*What is required*
List every line in the material below that contains the string "Bortnyk", copying each one in full.

*Material to process*
● ● ●
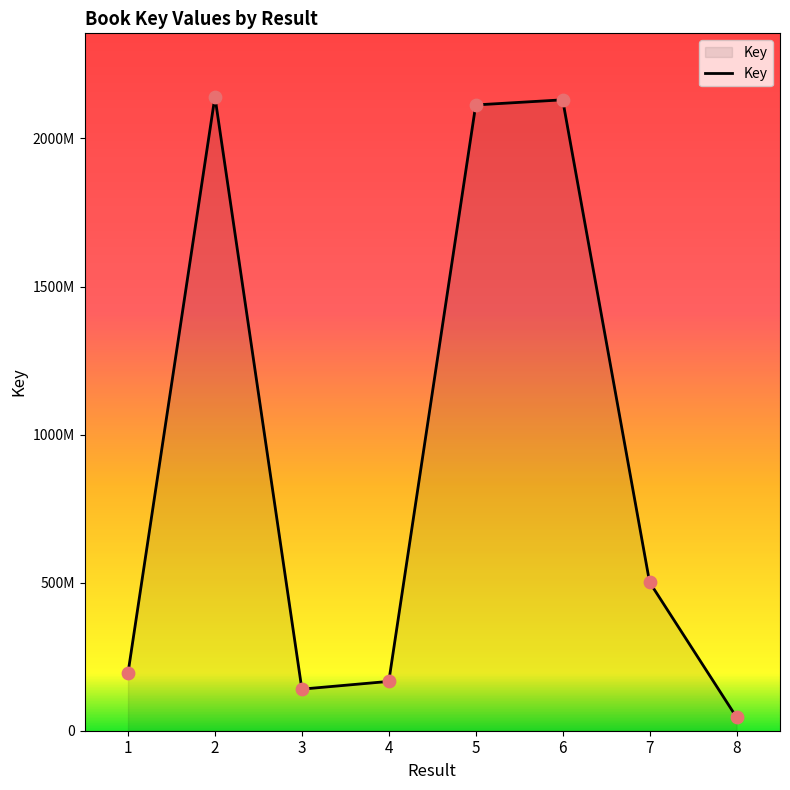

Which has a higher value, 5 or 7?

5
● ● ●
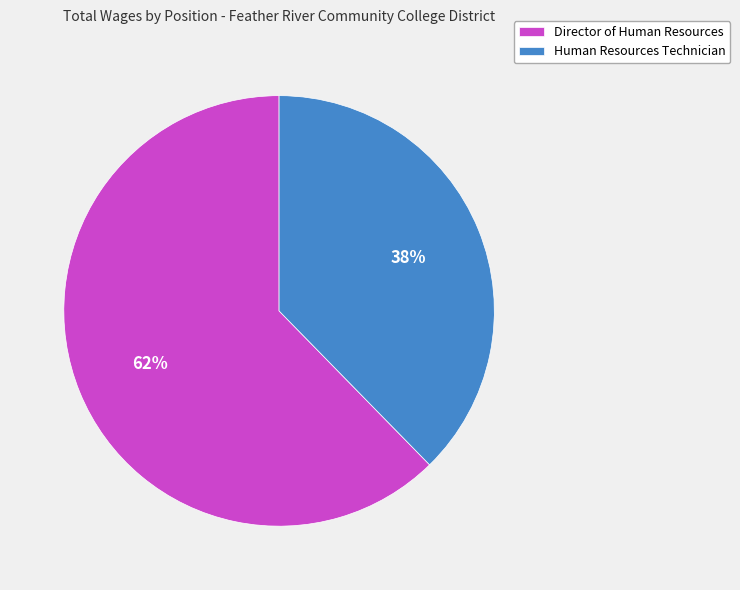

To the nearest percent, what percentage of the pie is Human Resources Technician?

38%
● ● ●
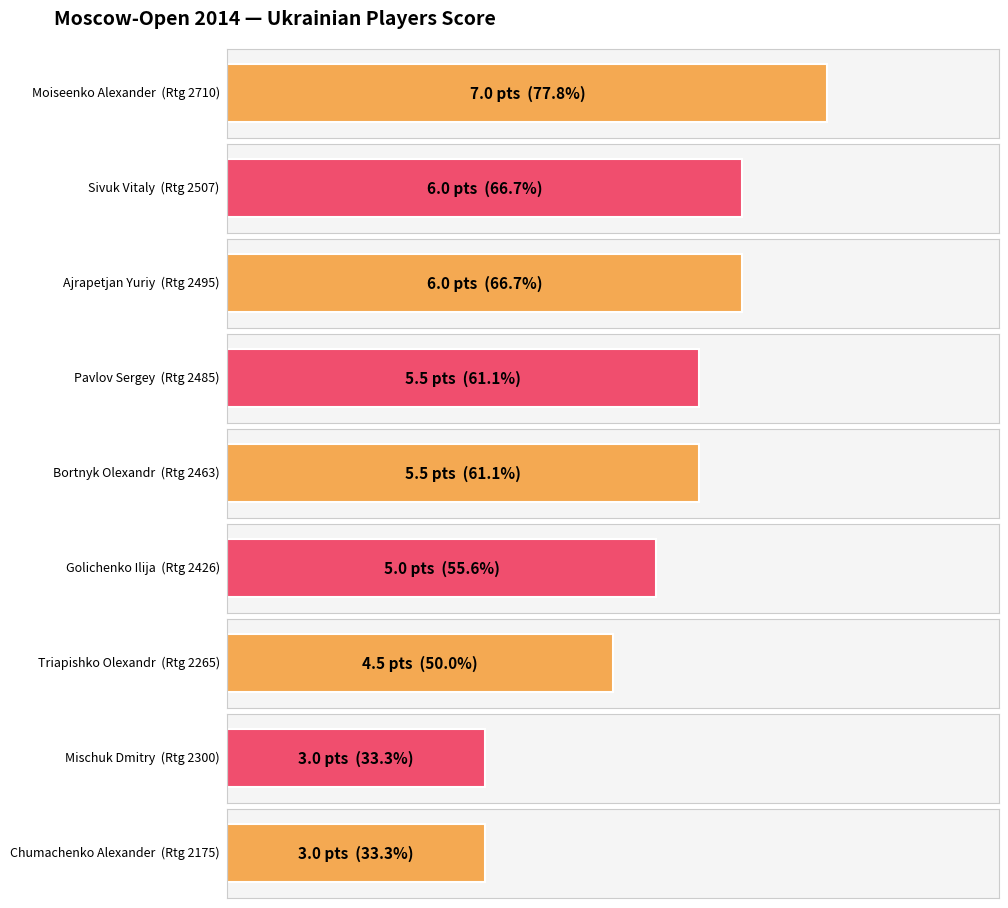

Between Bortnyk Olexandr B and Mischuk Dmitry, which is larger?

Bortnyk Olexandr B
● ● ●
*Result of the task*
Between Bortnyk Olexandr B and Mischuk Dmitry, which is larger?
Bortnyk Olexandr B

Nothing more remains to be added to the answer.